● PAGE EXCERPT

Peters, who was a very young man at the time, later became well known for his many pictures of “Fishtown.” In about 1940, he moved to Ludington, where he worked on the Pere Marquette carferries.

Other names will be recognized as those of doughty commercial fishermen.

After the top of the ice was cleared of snow (if necessary), the “marker” was put to use.

The “marker” was an instrument that cut shallow grooves in the ice, marking it off into large blocks or “cakes.” A “plow” had a series of knives on a steel bar to deepen the grooves until the blocks could be sawn or pried apart and removed from the lake.

Ramps were used to haul the cakes onto wagons or trucks, which were used to transport the ice to the icehouses, where it would be packed in sawdust.

About the time horses had been replaced by trucks for the local ice harvest, power saws were used to speed things up and reduce the manual labor.

● GIVEN INFORMATION
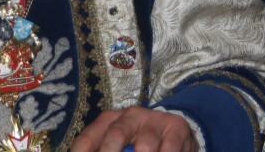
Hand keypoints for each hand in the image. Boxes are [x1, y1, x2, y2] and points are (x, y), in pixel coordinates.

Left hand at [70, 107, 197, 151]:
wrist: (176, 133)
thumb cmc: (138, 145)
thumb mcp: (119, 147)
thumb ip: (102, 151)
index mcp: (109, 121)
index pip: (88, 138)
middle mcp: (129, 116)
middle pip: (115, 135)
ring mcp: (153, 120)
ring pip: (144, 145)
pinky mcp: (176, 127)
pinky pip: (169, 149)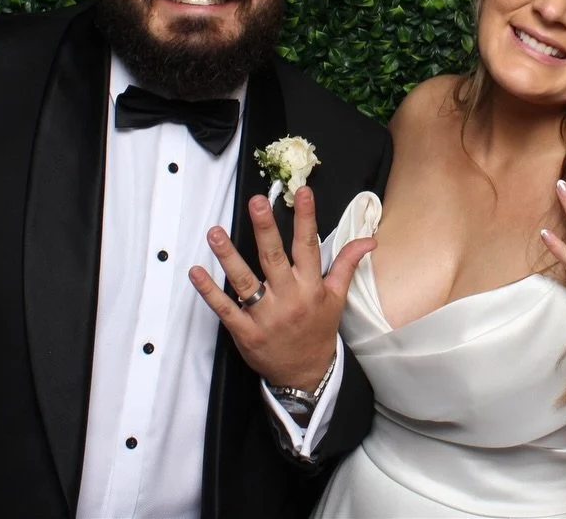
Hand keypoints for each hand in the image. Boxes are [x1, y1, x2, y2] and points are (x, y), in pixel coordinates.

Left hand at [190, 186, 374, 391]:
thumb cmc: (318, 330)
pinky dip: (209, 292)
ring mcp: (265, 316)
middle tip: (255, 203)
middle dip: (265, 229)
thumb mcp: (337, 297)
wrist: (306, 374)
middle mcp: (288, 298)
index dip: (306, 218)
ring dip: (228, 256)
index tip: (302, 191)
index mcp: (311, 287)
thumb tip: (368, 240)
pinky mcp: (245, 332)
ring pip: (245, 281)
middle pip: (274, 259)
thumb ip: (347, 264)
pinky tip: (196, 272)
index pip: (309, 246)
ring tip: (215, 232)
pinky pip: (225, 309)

* * *

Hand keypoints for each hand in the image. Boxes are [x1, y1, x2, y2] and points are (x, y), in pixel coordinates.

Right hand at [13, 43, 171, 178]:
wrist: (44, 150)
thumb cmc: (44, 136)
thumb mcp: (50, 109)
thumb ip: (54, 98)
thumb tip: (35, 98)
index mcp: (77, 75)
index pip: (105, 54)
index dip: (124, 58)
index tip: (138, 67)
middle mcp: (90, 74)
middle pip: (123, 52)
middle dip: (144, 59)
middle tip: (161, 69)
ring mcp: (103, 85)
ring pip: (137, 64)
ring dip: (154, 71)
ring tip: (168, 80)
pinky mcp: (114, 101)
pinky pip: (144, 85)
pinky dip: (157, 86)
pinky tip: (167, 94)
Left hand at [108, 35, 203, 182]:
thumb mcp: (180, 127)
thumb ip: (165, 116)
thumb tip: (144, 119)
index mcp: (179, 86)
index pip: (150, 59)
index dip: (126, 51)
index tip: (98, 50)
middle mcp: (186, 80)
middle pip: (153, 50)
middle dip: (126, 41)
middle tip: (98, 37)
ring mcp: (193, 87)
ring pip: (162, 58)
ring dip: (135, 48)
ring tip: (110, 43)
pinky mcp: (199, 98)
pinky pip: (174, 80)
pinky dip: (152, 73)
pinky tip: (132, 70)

● INSTRUCTIONS TO FOLLOW
Decide whether each statement agrees with the ice-harvest passage, answering yes or no and quoting the passage's deciding words: (a) The "marker" cut deep grooves that split the ice into separate blocks. (b) Peters moved to Ludington in about 1940. (c) Power saws came into use around the time trucks replaced horses for the local ice harvest. The listing has no connection to the ice-harvest passage.

● OUTPUT FOR THIS TASK
(a) No: "The "marker" was an instrument that cut shallow grooves in the ice, marking it off into large blocks or "cakes.""
(b) Yes: "In about 1940, he moved to Ludington"
(c) Yes: "About the time horses had been replaced by trucks for the local ice harvest, power saws were used to speed things up and reduce the manual labor."